Collected data
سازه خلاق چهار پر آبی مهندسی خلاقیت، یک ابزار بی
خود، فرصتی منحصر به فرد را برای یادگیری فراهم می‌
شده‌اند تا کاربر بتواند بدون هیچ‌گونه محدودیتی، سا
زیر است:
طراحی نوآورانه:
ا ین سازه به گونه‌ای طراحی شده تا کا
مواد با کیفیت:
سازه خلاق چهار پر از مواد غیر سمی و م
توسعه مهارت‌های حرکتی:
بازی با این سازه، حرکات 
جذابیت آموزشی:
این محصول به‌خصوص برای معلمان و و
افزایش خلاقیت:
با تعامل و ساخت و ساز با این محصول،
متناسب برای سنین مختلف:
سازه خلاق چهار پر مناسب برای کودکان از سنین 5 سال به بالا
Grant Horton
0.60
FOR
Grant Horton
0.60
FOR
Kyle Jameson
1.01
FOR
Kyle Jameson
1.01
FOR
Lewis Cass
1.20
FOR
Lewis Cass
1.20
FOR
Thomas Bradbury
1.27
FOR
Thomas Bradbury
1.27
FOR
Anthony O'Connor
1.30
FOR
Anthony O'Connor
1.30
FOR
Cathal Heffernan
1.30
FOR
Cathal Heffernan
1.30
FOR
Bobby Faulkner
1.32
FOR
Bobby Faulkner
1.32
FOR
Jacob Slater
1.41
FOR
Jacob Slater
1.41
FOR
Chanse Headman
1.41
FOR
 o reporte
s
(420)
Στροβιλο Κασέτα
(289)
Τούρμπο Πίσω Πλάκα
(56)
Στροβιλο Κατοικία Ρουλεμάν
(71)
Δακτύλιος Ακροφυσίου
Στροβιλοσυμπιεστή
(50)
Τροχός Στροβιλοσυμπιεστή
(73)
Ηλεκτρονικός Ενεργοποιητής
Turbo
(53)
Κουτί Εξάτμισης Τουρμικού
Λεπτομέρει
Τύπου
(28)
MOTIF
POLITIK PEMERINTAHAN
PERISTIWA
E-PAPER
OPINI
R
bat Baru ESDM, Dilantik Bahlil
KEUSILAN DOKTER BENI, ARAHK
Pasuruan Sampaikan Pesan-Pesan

— Prompt —
Output the data above without altering a line.

— Task response —
سازه خلاق چهار پر آبی مهندسی خلاقیت، یک ابزار بی
خود، فرصتی منحصر به فرد را برای یادگیری فراهم می‌
شده‌اند تا کاربر بتواند بدون هیچ‌گونه محدودیتی، سا
زیر است:
طراحی نوآورانه:
ا ین سازه به گونه‌ای طراحی شده تا کا
مواد با کیفیت:
سازه خلاق چهار پر از مواد غیر سمی و م
توسعه مهارت‌های حرکتی:
بازی با این سازه، حرکات 
جذابیت آموزشی:
این محصول به‌خصوص برای معلمان و و
افزایش خلاقیت:
با تعامل و ساخت و ساز با این محصول،
متناسب برای سنین مختلف:
سازه خلاق چهار پر مناسب برای کودکان از سنین 5 سال به بالا
Grant Horton
0.60
FOR
Grant Horton
0.60
FOR
Kyle Jameson
1.01
FOR
Kyle Jameson
1.01
FOR
Lewis Cass
1.20
FOR
Lewis Cass
1.20
FOR
Thomas Bradbury
1.27
FOR
Thomas Bradbury
1.27
FOR
Anthony O'Connor
1.30
FOR
Anthony O'Connor
1.30
FOR
Cathal Heffernan
1.30
FOR
Cathal Heffernan
1.30
FOR
Bobby Faulkner
1.32
FOR
Bobby Faulkner
1.32
FOR
Jacob Slater
1.41
FOR
Jacob Slater
1.41
FOR
Chanse Headman
1.41
FOR
 o reporte
s
(420)
Στροβιλο Κασέτα
(289)
Τούρμπο Πίσω Πλάκα
(56)
Στροβιλο Κατοικία Ρουλεμάν
(71)
Δακτύλιος Ακροφυσίου
Στροβιλοσυμπιεστή
(50)
Τροχός Στροβιλοσυμπιεστή
(73)
Ηλεκτρονικός Ενεργοποιητής
Turbo
(53)
Κουτί Εξάτμισης Τουρμικού
Λεπτομέρει
Τύπου
(28)
MOTIF
POLITIK PEMERINTAHAN
PERISTIWA
E-PAPER
OPINI
R
bat Baru ESDM, Dilantik Bahlil
KEUSILAN DOKTER BENI, ARAHK
Pasuruan Sampaikan Pesan-Pesan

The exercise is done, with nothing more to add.